___ Extracted material ___
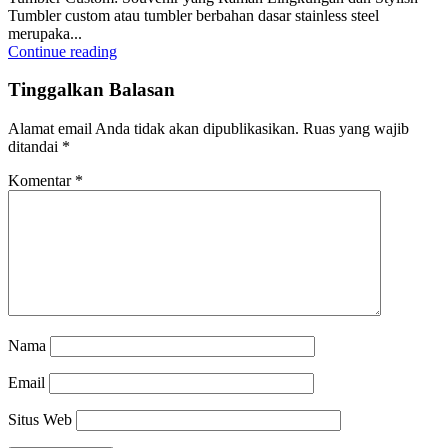
Tumbler custom atau tumbler berbahan dasar stainless steel
merupaka...
Continue reading
Tinggalkan Balasan
Alamat email Anda tidak akan dipublikasikan.
Ruas yang wajib
ditandai
*
Komentar
*
Nama
Email
Situs Web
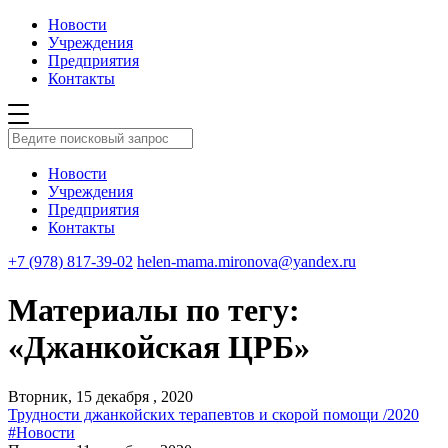
Новости
Учреждения
Предприятия
Контакты
Новости
Учреждения
Предприятия
Контакты
+7 (978) 817-39-02
helen-mama.mironova@yandex.ru
Материалы по тегу:
«Джанкойская ЦРБ»
Вторник, 15 декабря , 2020
Трудности джанкойских терапевтов и скорой помощи /2020
#Новости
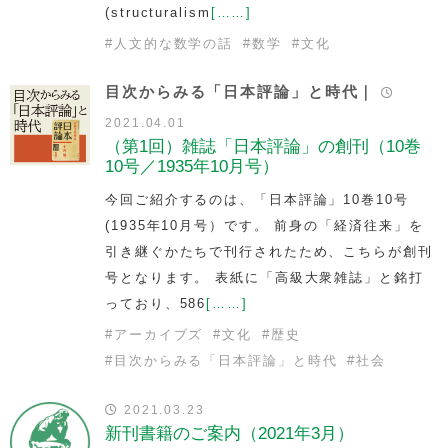
(structuralism
[……]
#
人文的な数学の話
#
数学
#
文化
目次からみる「日本評論」と時代｜
2021.04.01
（第1回）雑誌「日本評論」の創刊（10巻
10号／1935年10月号）
今回ご紹介するのは、「日本評論」10巻10号
(1935年10月号）です。 前身の「経済往来」を
引き継ぐかたちで刊行されたため、こちらが創刊
号となります。 表紙に「高級大衆雑誌」と銘打
っており、586
[……]
#
アーカイブズ
#
文化
#
歴史
#
目次からみる「日本評論」と時代
#
社会
2021.03.23
新刊書籍のご案内（2021年3月）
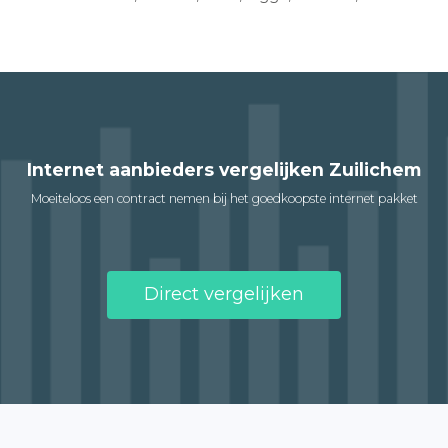
Internet aanbieders vergelijken Zuilichem
Moeiteloos een contract nemen bij het goedkoopste internet pakket
Direct vergelijken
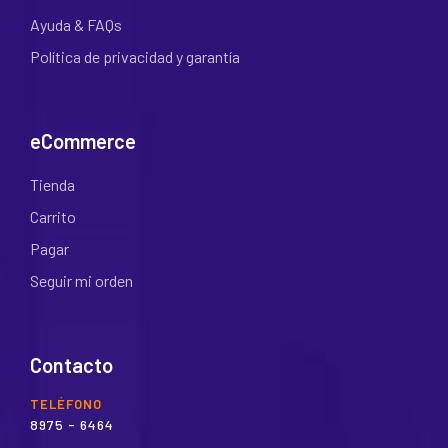
Ayuda & FAQs
Política de privacidad y garantía
eCommerce
Tienda
Carrito
Pagar
Seguir mi orden
Contacto
TELÉFONO
8975 - 6464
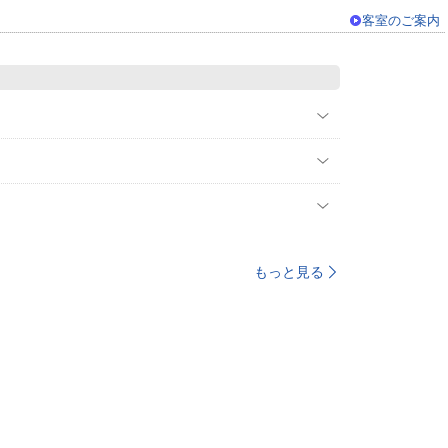
客室のご案内
もっと見る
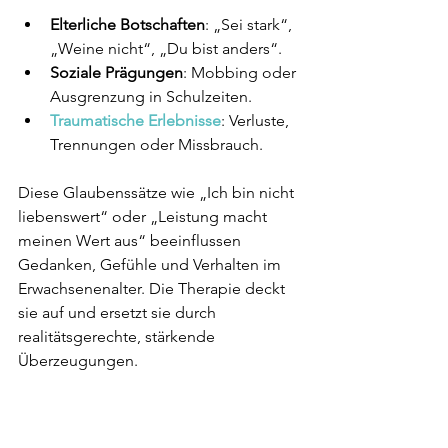
Elterliche Botschaften
: „Sei stark“, 
„Weine nicht“, „Du bist anders“.
Soziale Prägungen
: Mobbing oder 
Ausgrenzung in Schulzeiten.
Traumatische Erlebnisse
: Verluste, 
Trennungen oder Missbrauch.
Diese Glaubenssätze wie „Ich bin nicht 
liebenswert“ oder „Leistung macht 
meinen Wert aus“ beeinflussen 
Gedanken, Gefühle und Verhalten im 
Erwachsenenalter. Die Therapie deckt 
sie auf und ersetzt sie durch 
realitätsgerechte, stärkende 
Überzeugungen.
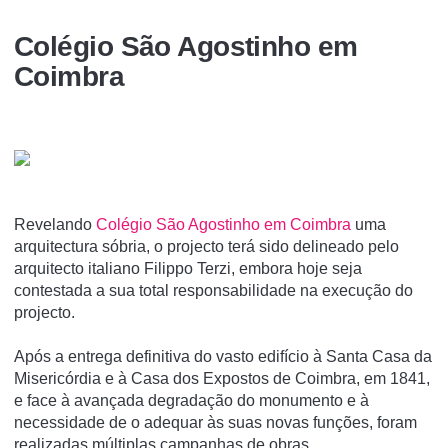
Colégio São Agostinho em
Coimbra
Revelando
Colégio São Agostinho em Coimbra
uma
arquitectura sóbria, o projecto terá sido delineado pelo
arquitecto italiano Filippo Terzi, embora hoje seja
contestada a sua total responsabilidade na execução do
projecto.
Após a entrega definitiva do vasto edifício à Santa Casa da
Misericórdia e à Casa dos Expostos de Coimbra, em 1841,
e face à avançada degradação do monumento e à
necessidade de o adequar às suas novas funções, foram
realizadas múltiplas campanhas de obras.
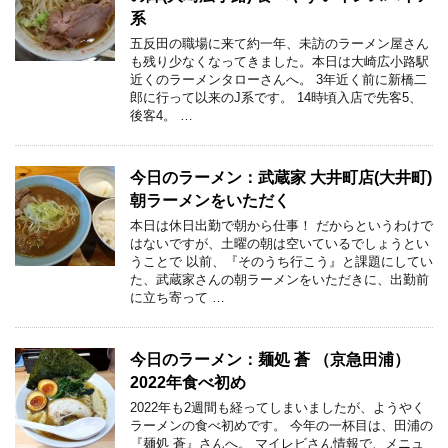
系
五反田の職場に来て約一年、未訪のラーメン屋さん
も残り少なくなってきました。本日は大崎広小路駅
近くのラーメンタローさんへ。 3年近く前に新橋二
郎に行って以来のJ系です。 14時頃入店で先客5、
後客4。 …
今日のラーメン：武蔵家 大井町店(大井町)
朝ラーメンをいただく
本日は休日出勤で朝から仕事！ だからというわけで
はないですが、土曜の朝は空いているでしょうとい
うことで 以前、『そのうち行こう』と課題にしてい
た、武蔵家さんの朝ラーメンをいただきに、出勤前
に立ち寄って …
今日のラーメン：麺処 蒼 （京急田浦）
2022年食べ初め
2022年も2週間も経ってしまいましたが、ようやく
ラーメンの食べ初めです。 今年の一杯目は、田浦の
『麺処 蒼』さんへ。 マイレビさん情報で、メニュ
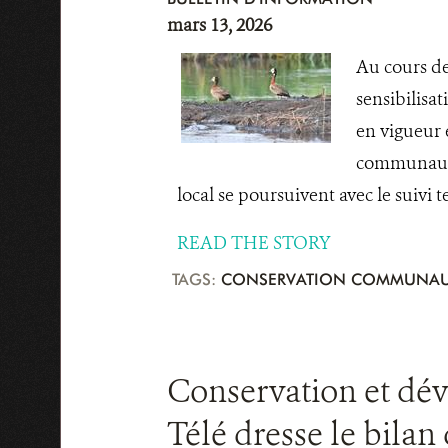
mars 13, 2026
Au cours de
sensibilisat
en vigueur 
communautés
local se poursuivent avec le suivi t
READ THE STORY
TAGS:
CONSERVATION COMMUNAU
Conservation et dé
Télé dresse le bila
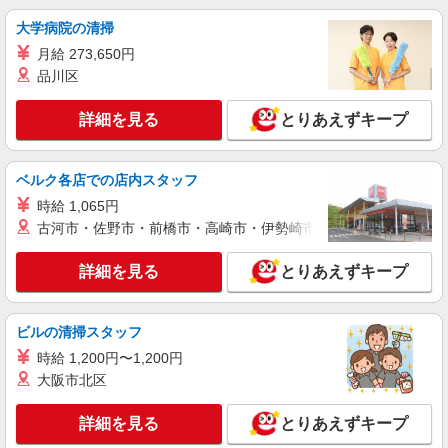
大学病院の清掃
月給 273,650円
品川区
詳細を見る
とりあえずキープ
ベルク各店での店内スタッフ
時給 1,065円
古河市・佐野市・前橋市・高崎市・伊勢崎市・太田市・館林市・
詳細を見る
とりあえずキープ
ビルの清掃スタッフ
時給 1,200円〜1,200円
大阪市北区
詳細を見る
とりあえずキープ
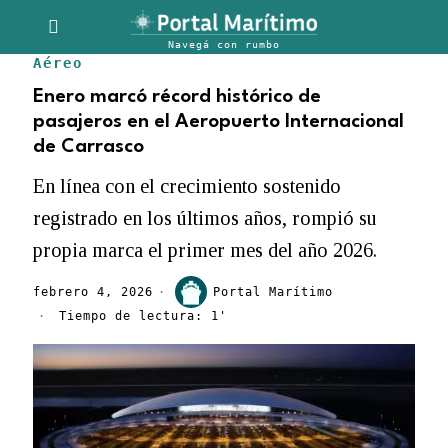
Aéreo
Enero marcó récord histórico de
pasajeros en el Aeropuerto Internacional
de Carrasco
En línea con el crecimiento sostenido
registrado en los últimos años, rompió su
propia marca el primer mes del año 2026.
febrero 4, 2026
Portal Marítimo
Tiempo de lectura: 1'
___
▶ [Work request] Please retype the text that accompanies each of the records above, line for line, and leave the pictures out of your answer.

▶ [Task response]
Tumbler custom atau tumbler berbahan dasar stainless steel
merupaka...
Continue reading
Tinggalkan Balasan
Alamat email Anda tidak akan dipublikasikan.
Ruas yang wajib
ditandai
*
Komentar
*
Nama
Email
Situs Web
Новости
Учреждения
Предприятия
Контакты
Новости
Учреждения
Предприятия
Контакты
+7 (978) 817-39-02
helen-mama.mironova@yandex.ru
Материалы по тегу:
«Джанкойская ЦРБ»
Вторник, 15 декабря , 2020
Трудности джанкойских терапевтов и скорой помощи /2020
#Новости
(structuralism
[……]
#
人文的な数学の話
#
数学
#
文化
目次からみる「日本評論」と時代｜
2021.04.01
（第1回）雑誌「日本評論」の創刊（10巻
10号／1935年10月号）
今回ご紹介するのは、「日本評論」10巻10号
(1935年10月号）です。 前身の「経済往来」を
引き継ぐかたちで刊行されたため、こちらが創刊
号となります。 表紙に「高級大衆雑誌」と銘打
っており、586
[……]
#
アーカイブズ
#
文化
#
歴史
#
目次からみる「日本評論」と時代
#
社会
2021.03.23
新刊書籍のご案内（2021年3月）
Internet aanbieders vergelijken Zuilichem
Moeiteloos een contract nemen bij het goedkoopste internet pakket
Direct vergelijken
Ayuda & FAQs
Política de privacidad y garantía
eCommerce
Tienda
Carrito
Pagar
Seguir mi orden
Contacto
TELÉFONO
8975 - 6464
客室のご案内
もっと見る
Elterliche Botschaften
: „Sei stark“, 
„Weine nicht“, „Du bist anders“.
Soziale Prägungen
: Mobbing oder 
Ausgrenzung in Schulzeiten.
Traumatische Erlebnisse
: Verluste, 
Trennungen oder Missbrauch.
Diese Glaubenssätze wie „Ich bin nicht 
liebenswert“ oder „Leistung macht 
meinen Wert aus“ beeinflussen 
Gedanken, Gefühle und Verhalten im 
Erwachsenenalter. Die Therapie deckt 
sie auf und ersetzt sie durch 
realitätsgerechte, stärkende 
Überzeugungen.
Colégio São Agostinho em
Coimbra
Revelando
Colégio São Agostinho em Coimbra
uma
arquitectura sóbria, o projecto terá sido delineado pelo
arquitecto italiano Filippo Terzi, embora hoje seja
contestada a sua total responsabilidade na execução do
projecto.
Após a entrega definitiva do vasto edifício à Santa Casa da
Misericórdia e à Casa dos Expostos de Coimbra, em 1841,
e face à avançada degradação do monumento e à
necessidade de o adequar às suas novas funções, foram
realizadas múltiplas campanhas de obras.
系
五反田の職場に来て約一年、未訪のラーメン屋さん
も残り少なくなってきました。本日は大崎広小路駅
近くのラーメンタローさんへ。 3年近く前に新橋二
郎に行って以来のJ系です。 14時頃入店で先客5、
後客4。 …
今日のラーメン：武蔵家 大井町店(大井町)
朝ラーメンをいただく
本日は休日出勤で朝から仕事！ だからというわけで
はないですが、土曜の朝は空いているでしょうとい
うことで 以前、『そのうち行こう』と課題にしてい
た、武蔵家さんの朝ラーメンをいただきに、出勤前
に立ち寄って …
今日のラーメン：麺処 蒼 （京急田浦）
2022年食べ初め
2022年も2週間も経ってしまいましたが、ようやく
ラーメンの食べ初めです。 今年の一杯目は、田浦の
『麺処 蒼』さんへ。 マイレビさん情報で、メニュ
mars 13, 2026
Au cours de
sensibilisat
en vigueur 
communautés
local se poursuivent avec le suivi t
READ THE STORY
TAGS:
CONSERVATION COMMUNAU
Conservation et dé
Télé dresse le bila
大学病院の清掃
月給 273,650円
品川区
詳細を見る
とりあえずキープ
ベルク各店での店内スタッフ
時給 1,065円
古河市・佐野市・前橋市・高崎市・伊勢崎市・太田市・館林市・
詳細を見る
とりあえずキープ
ビルの清掃スタッフ
時給 1,200円〜1,200円
大阪市北区
詳細を見る
とりあえずキープ
Aéreo
Enero marcó récord histórico de
pasajeros en el Aeropuerto Internacional
de Carrasco
En línea con el crecimiento sostenido
registrado en los últimos años, rompió su
propia marca el primer mes del año 2026.
febrero 4, 2026
Portal Marítimo
Tiempo de lectura: 1'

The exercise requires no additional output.